After walking around the park for a long while, Brian decided to find a quiet place where he could sit and rest a spell. He had just lowered himself onto a bench when a rustling in the bushes behind him made him jump up again. He spun around, startled, just in time to see a furry face peeking out from the bushes. “Oh!” he cried. “Sorry, little guy. Did I scare you?”

He certainly didn’t expect to get a response, so he nearly fell from shock over when he heard a voice reply, “No. Who are you?”

Brian blinked. The creature in the bushes blinked back at him curiously. Shrugging, Brian answered, “Well, actually, I am a Backstreet Boy.”

“A… Backstreet Boy?”

“Well, I… used to be.” Brian hung his head. “Right now I’m just a scarf model, according to Howie.” Thinking back to the argument he’d had with his bandmates made Brian angry. When he looked up again, his eyes were filled with defiance. “But I don’t need him. I don’t need any of the guys.
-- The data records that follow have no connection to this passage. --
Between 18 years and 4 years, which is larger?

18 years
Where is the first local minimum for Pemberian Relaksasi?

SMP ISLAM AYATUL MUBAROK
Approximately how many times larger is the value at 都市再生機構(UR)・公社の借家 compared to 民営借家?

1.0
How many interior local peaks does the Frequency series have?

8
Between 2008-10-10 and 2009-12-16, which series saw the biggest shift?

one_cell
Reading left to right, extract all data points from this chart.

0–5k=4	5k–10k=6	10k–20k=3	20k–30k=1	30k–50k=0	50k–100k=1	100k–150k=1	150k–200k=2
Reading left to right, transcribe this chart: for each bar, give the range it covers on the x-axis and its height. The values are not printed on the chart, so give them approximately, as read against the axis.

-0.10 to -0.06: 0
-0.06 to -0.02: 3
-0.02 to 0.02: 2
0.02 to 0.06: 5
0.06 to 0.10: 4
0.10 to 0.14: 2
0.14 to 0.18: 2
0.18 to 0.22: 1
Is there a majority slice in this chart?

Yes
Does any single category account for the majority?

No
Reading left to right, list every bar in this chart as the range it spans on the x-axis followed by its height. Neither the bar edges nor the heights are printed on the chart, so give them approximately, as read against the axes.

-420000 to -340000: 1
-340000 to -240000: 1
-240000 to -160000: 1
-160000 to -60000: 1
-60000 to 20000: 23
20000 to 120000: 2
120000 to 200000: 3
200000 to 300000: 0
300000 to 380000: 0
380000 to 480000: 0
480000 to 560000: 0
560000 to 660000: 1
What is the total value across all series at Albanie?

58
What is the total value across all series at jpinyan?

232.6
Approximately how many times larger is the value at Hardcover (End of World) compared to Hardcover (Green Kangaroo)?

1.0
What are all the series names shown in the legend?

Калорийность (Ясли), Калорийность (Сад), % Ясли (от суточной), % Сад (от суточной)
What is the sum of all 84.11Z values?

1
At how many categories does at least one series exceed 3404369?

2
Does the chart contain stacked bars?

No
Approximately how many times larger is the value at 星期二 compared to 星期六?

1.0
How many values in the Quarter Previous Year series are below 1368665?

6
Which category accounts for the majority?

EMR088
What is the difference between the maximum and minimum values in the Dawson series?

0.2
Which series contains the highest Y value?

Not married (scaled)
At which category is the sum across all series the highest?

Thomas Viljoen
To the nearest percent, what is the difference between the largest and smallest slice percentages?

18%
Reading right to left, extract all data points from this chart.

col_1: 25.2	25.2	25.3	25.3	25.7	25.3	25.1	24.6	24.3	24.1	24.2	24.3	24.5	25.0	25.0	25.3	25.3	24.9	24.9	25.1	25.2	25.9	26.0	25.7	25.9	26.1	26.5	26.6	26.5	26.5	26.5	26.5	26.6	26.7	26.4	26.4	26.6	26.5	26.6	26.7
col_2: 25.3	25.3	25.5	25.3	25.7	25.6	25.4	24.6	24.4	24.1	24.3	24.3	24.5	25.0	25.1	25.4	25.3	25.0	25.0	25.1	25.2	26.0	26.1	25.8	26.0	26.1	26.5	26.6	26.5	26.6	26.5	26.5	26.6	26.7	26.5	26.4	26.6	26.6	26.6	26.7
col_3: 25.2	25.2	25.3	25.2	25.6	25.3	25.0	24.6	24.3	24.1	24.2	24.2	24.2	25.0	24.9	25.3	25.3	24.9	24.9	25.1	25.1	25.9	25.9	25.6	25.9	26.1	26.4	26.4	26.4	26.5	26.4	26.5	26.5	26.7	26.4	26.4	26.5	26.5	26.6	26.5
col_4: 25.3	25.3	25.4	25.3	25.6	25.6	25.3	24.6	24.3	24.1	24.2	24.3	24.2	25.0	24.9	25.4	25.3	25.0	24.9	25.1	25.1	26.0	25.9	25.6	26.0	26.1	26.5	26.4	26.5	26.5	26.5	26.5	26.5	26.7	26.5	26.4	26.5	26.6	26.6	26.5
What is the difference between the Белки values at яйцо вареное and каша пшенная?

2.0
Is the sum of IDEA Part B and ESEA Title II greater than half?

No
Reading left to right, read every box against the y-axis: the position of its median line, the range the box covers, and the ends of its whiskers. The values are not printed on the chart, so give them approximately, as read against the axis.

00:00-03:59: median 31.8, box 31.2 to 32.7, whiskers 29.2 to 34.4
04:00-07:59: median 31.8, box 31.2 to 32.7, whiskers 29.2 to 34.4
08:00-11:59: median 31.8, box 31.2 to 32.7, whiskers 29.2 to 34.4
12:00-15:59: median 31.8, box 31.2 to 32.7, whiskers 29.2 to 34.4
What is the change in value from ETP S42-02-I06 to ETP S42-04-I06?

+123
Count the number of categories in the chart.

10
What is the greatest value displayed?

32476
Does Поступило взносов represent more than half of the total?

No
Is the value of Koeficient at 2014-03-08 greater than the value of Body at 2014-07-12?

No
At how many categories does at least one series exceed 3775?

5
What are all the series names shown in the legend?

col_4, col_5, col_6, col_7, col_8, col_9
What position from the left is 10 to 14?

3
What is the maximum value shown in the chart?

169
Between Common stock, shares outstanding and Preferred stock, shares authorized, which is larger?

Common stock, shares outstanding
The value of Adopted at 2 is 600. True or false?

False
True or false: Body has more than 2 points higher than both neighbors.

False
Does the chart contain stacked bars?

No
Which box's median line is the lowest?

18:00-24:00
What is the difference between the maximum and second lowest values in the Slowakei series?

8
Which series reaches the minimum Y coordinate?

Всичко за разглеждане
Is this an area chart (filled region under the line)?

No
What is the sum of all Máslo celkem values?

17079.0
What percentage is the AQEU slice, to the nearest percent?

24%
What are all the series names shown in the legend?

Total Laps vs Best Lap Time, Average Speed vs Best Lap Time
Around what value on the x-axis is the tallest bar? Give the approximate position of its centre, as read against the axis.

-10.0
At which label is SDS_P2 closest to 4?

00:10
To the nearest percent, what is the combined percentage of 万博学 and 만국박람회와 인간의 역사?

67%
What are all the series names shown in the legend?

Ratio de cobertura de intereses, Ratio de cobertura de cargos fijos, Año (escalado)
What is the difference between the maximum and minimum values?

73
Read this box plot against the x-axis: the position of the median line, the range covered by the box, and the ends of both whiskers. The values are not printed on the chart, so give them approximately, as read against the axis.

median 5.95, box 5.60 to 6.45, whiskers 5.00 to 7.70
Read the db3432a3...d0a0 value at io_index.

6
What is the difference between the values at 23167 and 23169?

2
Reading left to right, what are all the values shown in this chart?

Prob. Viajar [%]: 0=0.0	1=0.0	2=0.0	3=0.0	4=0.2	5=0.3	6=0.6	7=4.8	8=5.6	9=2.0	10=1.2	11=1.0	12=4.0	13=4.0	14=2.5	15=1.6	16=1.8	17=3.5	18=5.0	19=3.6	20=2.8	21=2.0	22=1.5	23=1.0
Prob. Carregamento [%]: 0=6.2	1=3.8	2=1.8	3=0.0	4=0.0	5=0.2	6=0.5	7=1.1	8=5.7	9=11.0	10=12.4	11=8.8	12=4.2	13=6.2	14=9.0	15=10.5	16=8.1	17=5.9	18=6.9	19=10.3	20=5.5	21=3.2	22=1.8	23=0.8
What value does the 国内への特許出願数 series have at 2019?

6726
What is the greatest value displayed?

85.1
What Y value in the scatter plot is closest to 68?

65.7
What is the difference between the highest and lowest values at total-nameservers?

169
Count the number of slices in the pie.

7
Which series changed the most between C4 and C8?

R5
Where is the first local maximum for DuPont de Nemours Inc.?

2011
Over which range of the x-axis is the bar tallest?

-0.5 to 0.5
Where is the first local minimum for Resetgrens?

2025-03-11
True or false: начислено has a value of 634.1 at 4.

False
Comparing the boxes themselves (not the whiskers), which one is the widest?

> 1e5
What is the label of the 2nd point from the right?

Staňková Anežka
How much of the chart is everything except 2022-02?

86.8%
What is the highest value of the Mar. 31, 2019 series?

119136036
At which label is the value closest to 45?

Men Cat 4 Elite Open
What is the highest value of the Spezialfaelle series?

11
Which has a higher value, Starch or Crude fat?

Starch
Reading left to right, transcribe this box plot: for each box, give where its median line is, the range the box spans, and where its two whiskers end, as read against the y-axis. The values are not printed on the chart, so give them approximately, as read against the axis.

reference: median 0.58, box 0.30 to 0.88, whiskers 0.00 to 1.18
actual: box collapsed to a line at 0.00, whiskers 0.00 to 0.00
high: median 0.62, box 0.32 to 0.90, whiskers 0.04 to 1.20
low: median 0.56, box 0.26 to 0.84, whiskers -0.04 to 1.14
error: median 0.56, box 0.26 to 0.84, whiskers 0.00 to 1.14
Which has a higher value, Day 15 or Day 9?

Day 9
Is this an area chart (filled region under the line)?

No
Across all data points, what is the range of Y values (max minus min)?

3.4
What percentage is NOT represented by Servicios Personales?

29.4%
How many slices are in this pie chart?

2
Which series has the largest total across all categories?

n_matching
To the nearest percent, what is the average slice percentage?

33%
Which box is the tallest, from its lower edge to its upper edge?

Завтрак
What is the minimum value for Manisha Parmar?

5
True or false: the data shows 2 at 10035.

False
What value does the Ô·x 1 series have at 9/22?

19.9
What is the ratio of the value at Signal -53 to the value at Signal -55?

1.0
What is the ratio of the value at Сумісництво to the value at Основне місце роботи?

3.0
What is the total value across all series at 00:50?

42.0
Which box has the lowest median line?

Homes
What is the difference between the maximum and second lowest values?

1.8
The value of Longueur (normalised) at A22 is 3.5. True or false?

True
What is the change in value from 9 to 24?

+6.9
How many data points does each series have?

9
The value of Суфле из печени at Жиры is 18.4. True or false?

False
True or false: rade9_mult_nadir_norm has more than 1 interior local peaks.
I’m… I’m going solo!” he declared.

“Yeah?” What appeared to be a panda poked its head out of the bushes. “Me too! I’m… whatever you said. Going solo!”

Brian smiled and patted it between the ears. “Hey, whaddya say we both go solo together, huh?”

As the panda crashed through the brush, Brian saw that it had a long, bushy tail, like a skunk. “You wouldn’t mind my… mutation?” asked the pandaskunk, floating a few feet off the ground.

Brian blinked, then shrugged. “Not if you don’t mind me modeling scarves and handbags for my wife’s company.”

The pandaskunk held out its paw. “It’s a deal!”

Brian shook on it. Then he hopped onto the pandaskunk’s back, and they flew over the park, singing, “We’re a couple of misfits! We’re a couple of misfits! What’s the matter with misfits? That’s where we fit in!”

“Why am I such a misfit?”
lamented Patches the Pandaskunk. “I am not just a mustelid! I’m a hunk of a pandaskunk! Why don’t I fit in?”

“Why am I such a misfit?”
echoed Brian. “I have not been pussy-whipped! You have no right to nitpick! Seems I don’t fit in.”

Together, they chorused, “We may be… different from the rest. Who decides the test… of what is really best? We’re a couple of misfits! We’re a couple of misfits! What’s the matter with misfits! That’s where we fit in!”

Now, these two didn’t have any idea about what they were getting themselves into. The world is a lot more complicated and dangerous than it seemed when they were flying over Fantasyland. As they were crossing over the Matterhorn into Tomorrowland, they heard an ominous roar.

“The abominable snowman!” gasped Patches. “He must smell my musk in the air!”

“Quick, let’s get back on the ground,” suggested Brian, whose fear of heights was making him queasy.

Like I said… the other worlds are up to their ears in danger.